El terremoto de magnitud 7,4 del 10 de agosto abrió en Colombia una discusión fiscal que recién comienza. La UNGRD confirmó el epicentro en San José del Palmar, Chocó, mientras una estimación privada vinculada a BTG Pactual sitúa las necesidades iniciales de atención y reconstrucción cerca de $20 billones, alrededor de 1% del PIB. Esa cifra todavía no constituye una valoración oficial de daños.
La magnitud financiera se vuelve más clara al compararla con el proyecto de Presupuesto General de la Nación para 2027. El Ministerio de Hacienda radicó un PGN de $575,6 billones, por lo que una necesidad adicional de $20 billones equivaldría a aproximadamente 3,5% de ese proyecto. El terremoto aparece además cuando Colombia venía discutiendo restricciones fiscales y un escenario financiero que News Digitales analizó al seguir la evolución reciente de su economía.

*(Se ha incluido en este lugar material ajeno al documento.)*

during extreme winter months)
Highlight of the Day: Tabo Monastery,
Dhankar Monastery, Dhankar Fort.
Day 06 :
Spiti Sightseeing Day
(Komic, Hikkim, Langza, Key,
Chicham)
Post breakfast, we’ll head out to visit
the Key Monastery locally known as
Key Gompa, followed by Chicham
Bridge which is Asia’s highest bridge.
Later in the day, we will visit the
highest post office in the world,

Los $20 billones deben leerse como una referencia inicial para financiar respuesta y primeras obras, no como una factura cerrada. La evaluación definitiva dependerá del inventario de viviendas, infraestructura pública, hospitales, carreteras y servicios dañados. También deberá establecerse qué parte será cubierta por presupuesto nacional, gobiernos territoriales, seguros, cooperación internacional o nuevos mecanismos de financiamiento antes de calcular el impacto fiscal definitivo.
El principal desafío presupuestario consiste en incorporar gastos que no estaban previstos cuando se formuló el PGN de 2027. El proyecto presentado al Congreso asciende a $575,6 billones y contiene recursos contingentes, mientras Hacienda comenzó a tramitar medidas tributarias y aduaneras vinculadas con las regiones afectadas. Una reasignación rápida puede acelerar la reconstrucción, pero también obliga a definir qué partidas se reducen, aplazan o reciben financiación adicional.
El dato decisivo de las próximas semanas será el primer balance consolidado de daños acompañado por una fuente concreta de financiamiento. Hasta entonces, 1% del PIB funciona como escenario de referencia y no como obligación presupuestaria aprobada. El Gobierno deberá decidir si modifica partidas del proyecto de 2027, utiliza instrumentos extraordinarios o combina recursos nacionales con cooperación y crédito para evitar que la reconstrucción desplace otras inversiones prioritarias.
La reconstrucción será una prueba fiscal para un gobierno que asumió apenas tres días antes del terremoto. Más que la cifra inicial de $20 billones, el indicador a seguir será cuánto dinero termina reconocido oficialmente, qué partidas autoriza el Congreso y con qué velocidad comienza la ejecución. Hasta que exista ese diagnóstico, presentar el 1% del PIB como costo definitivo exageraría la precisión disponible y confundiría una estimación financiera con el balance técnico de daños.